Plain-text document sources:

·····

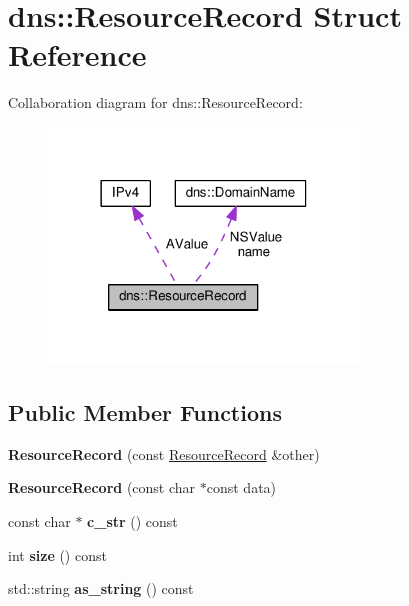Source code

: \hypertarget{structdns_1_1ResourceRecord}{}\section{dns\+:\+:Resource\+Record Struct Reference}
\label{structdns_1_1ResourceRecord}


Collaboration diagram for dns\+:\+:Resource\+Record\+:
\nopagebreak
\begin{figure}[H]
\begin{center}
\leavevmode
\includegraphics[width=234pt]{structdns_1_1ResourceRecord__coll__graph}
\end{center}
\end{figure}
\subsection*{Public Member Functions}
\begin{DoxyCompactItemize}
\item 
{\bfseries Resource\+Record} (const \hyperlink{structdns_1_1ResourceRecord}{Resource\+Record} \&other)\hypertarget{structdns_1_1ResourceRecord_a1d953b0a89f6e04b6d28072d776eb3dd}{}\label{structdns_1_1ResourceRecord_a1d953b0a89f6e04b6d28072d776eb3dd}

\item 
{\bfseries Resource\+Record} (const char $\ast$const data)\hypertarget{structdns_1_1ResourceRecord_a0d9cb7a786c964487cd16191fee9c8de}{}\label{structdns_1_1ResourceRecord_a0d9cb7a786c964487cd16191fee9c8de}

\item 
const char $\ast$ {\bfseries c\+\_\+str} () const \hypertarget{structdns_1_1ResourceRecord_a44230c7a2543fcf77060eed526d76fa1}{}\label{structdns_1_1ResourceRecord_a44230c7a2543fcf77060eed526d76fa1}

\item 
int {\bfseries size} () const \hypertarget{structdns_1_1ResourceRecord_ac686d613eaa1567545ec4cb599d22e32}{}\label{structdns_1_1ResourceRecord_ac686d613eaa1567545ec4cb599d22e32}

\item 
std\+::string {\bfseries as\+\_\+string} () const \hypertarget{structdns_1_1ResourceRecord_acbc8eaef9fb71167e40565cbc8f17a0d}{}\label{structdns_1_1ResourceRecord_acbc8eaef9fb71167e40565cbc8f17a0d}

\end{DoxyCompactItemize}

·····

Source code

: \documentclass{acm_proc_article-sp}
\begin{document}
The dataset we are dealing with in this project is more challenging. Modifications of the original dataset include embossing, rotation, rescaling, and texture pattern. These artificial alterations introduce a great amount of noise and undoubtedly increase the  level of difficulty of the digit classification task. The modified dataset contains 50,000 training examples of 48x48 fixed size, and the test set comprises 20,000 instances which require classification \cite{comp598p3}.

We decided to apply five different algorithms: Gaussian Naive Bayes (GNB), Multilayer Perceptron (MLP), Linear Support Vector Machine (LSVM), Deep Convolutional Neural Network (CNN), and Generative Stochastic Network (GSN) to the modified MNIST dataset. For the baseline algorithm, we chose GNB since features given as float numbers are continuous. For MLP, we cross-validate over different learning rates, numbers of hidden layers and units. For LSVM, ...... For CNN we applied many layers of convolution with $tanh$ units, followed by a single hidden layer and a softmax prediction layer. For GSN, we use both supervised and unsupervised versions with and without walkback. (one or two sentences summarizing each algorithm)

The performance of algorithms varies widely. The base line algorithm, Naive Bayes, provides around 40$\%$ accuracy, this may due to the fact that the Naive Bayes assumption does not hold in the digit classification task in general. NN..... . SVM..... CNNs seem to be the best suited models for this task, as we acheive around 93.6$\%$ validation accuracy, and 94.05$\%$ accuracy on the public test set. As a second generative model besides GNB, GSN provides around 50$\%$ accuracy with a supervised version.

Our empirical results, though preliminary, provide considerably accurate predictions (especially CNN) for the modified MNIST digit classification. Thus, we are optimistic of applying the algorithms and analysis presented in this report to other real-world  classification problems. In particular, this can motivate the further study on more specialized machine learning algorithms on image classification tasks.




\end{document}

·····

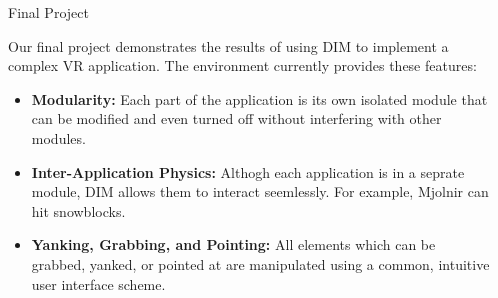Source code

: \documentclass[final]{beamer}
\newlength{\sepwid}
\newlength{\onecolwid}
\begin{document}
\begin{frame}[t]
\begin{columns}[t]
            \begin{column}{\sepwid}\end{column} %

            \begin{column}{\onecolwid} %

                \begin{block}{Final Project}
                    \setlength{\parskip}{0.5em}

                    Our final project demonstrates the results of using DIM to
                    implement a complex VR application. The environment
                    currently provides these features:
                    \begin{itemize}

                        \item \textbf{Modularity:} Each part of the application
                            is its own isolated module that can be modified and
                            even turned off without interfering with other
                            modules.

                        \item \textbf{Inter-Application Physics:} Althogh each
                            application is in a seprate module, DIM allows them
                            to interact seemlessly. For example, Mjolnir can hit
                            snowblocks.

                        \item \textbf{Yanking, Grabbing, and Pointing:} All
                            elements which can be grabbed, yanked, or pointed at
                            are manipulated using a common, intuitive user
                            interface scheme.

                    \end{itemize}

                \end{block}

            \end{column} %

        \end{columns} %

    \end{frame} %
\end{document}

·····

The problem — The response consists of the lines above that contain "DoxyCompactItemize".

Exercise response —
\begin{DoxyCompactItemize}
\end{DoxyCompactItemize}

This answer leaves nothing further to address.